Quando você tem múltiplos agentes trabalhando juntos, o monitoramento tradicional de aplicação não é suficiente. Um agente pode retornar uma resposta plausível, bem formatada e completamente errada para a situação — sem gerar erro, sem alerta, sem nada nos logs que indique um problema.

O Agentforce Observability foi construído especificamente para esse cenário. Ele oferece rastreamento de sessão a nível de conversa, capturando o caminho completo de raciocínio; categorização de intenções que identifica quando os usuários estão pedindo coisas para as quais o agente não foi projetado; e alertas de anomalia que disparam com base em desvio comportamental, não em erros de sistema.

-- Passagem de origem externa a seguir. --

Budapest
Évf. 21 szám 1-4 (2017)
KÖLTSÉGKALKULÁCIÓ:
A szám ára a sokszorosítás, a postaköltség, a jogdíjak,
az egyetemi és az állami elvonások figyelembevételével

Em um ambiente multi-agente, essa observabilidade se torna essencial. Você precisa saber qual agente tratou cada parte da conversa, como o contexto foi passado entre eles, e onde a cadeia de raciocínio pode ter se desviado.

Impacto para arquitetos e desenvolvedores

A chegada do Multi-Agent Orchestration à GA muda o jogo de várias formas. Para arquitetos, a prioridade agora é definir a taxonomia de agentes: quais domínios merecem um agente dedicado, como as descrições devem ser escritas, e onde as fronteiras entre agentes devem ficar. A tentação de criar um agente para cada micro-domínio é grande, mas cada agente a mais é uma costura a mais no sistema.

Para desenvolvedores, o foco muda de “como construir um bot” para “como garantir que os bots trabalhem bem juntos”. Isso envolve testes de integração entre agentes, validação de roteamento e, principalmente, garantir que as descrições dos agentes sejam precisas e atualizadas.

A mensagem central é simples: a capacidade técnica de colocar agentes para trabalhar juntos já existe e está em GA. O que determina se a implementação funciona ou falha não é o modelo de IA por trás — é a qualidade dos dados, a precisão das descrições dos agentes e a disciplina de governança que você aplica antes de ativar a orquestração.

O Summer ’26 deu às empresas a ferramenta. Agora o trabalho de verdade começa.